The Editor Tools Bridge is an in-process MCP server called `vscode-editor-tools` that starts automatically when you begin a Hermes session. The agent queries it at runtime to understand your editor state — what file you have open, where your cursor is, what errors your language server is reporting — without you having to copy-paste anything.

## What the agent can see

The bridge exposes the following context to Hermes:

| Category                | Details                                                                                                                             |
| ----------------------- | ----------------------------------------------------------------------------------------------------------------------------------- |
| **Active editor**       | File path, language ID, cursor line and character, current selection, visible ranges, full file content (for files under 500 lines) |
| **Open tabs**           | Labels, file paths, language IDs, dirty (unsaved) state, pinned state                                                               |
| **Open documents**      | All in-memory document buffers, including language ID, dirty state, and content for documents under 1,000 lines                     |
| **Diagnostics**         | Errors and warnings from every language server active in the workspace, including severity, message, file, and line range           |
| **Workspace files**     | Read and write any file within the open workspace folders                                                                           |
| **Workspace structure** | Directory tree, workspace folder paths, and default language setting                                                                |
| **Cursor surroundings** | The code above and below your cursor (configurable window, default ±20 lines)                                                       |
| **Git status**          | Current branch, staged changes, and working-tree changes (via the built-in Git extension)                                           |
| **Symbol outline**      | Classes, functions, and variables for any file (via the document symbol provider)                                                   |
| **References**          | Find all usages of the symbol at the cursor across the codebase                                                                     |
| **Definitions**         | Jump-to-definition results for the symbol at the cursor                                                                             |
| **Terminals**           | Names of the active and all open terminal sessions                                                                                  |

<Note>
  Files over 500 lines send only metadata (path, language ID, and line count) rather than full content. The agent uses the metadata to understand the file's context and can request specific line ranges with the `read_file` tool if it needs a particular section.
</Note>

## How context is used

The agent automatically queries these tools when it needs editor context to answer your question or carry out a task. You do not need to configure anything or manually trigger the bridge — as soon as a session starts, the `vscode-editor-tools` server is registered and available to Hermes.

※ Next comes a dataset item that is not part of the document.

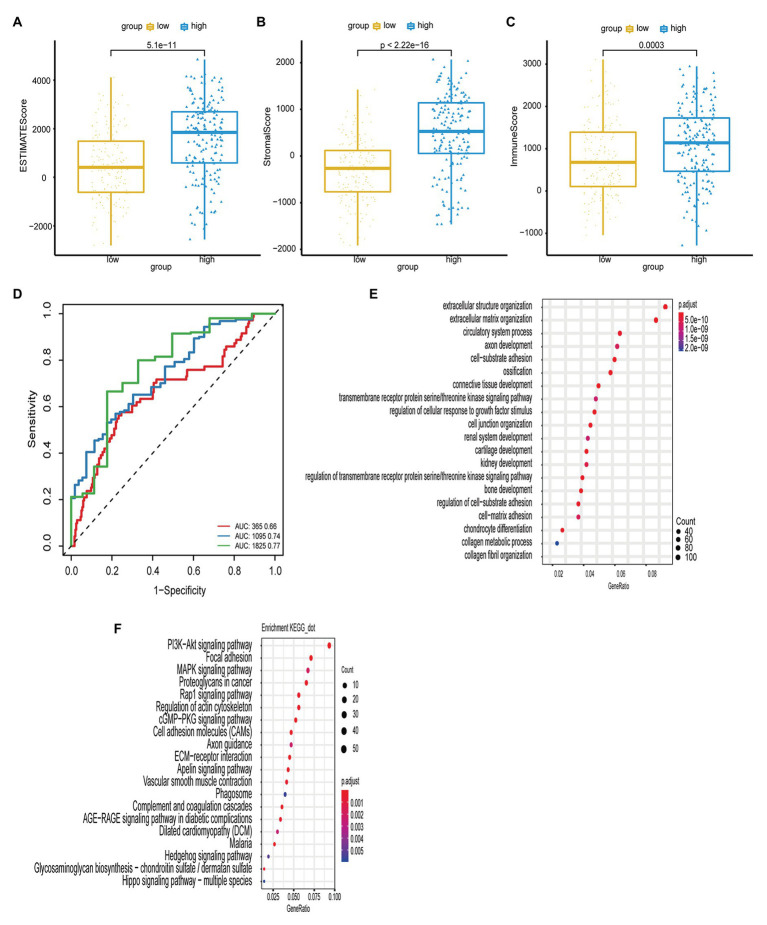
(A,B,C) The boxplot shows the infiltration distribution status of GC including ESTIMATE score, stromal score, immune score in the two groups of risk score. The immune scores between groups were tested by t-test. (D) The ROC curves of risk score model and multiple clinical traits (age, sex, TNM stage, clinical stage, and histological grade) for the prognostic accuracy of GC patients in 1, 3, and 5-year. (E,F) The bubble chart shows the result of GO and KEGG enrichment analysis of ARGs.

For example, when you ask Hermes to explain a function, it uses `get_active_file` to read the current file and `get_cursor_context` to understand what code surrounds your cursor. When you ask about errors in your project, it calls `get_diagnostics` to fetch the live list from your language servers.

## File operations

Beyond reading context, the agent can read and write files inside your workspace. The tools involved are:

* **`read_file`** — reads any workspace file by path, with optional start and end line arguments for large files.
* **`apply_diff`** — writes new content to a file immediately, without a review step.
* **`propose_diff`** — shows the proposed change as a visual diff with inline decorations (red for removed lines, green for added lines) before anything is saved, and waits for your approval.
* **`accept_diff`** — accepts the currently pending diff and saves the file with the proposed changes.
* **`reject_diff`** — rejects the pending diff and reverts the file to its original content.

Whether the agent uses `apply_diff` or `propose_diff` — and whether it asks for confirmation before doing so — is controlled by the **`hermes.permissionMode`** setting (`auto` / `confirm` / `manual`). See the permissions documentation for the full breakdown.

<Warning>
  In `manual` permission mode, any write operation requires your explicit approval before it proceeds. If you are running in `auto` mode, the agent can write files without prompting. Review your `hermes.permissionMode` setting before granting broad file access in sensitive workspaces.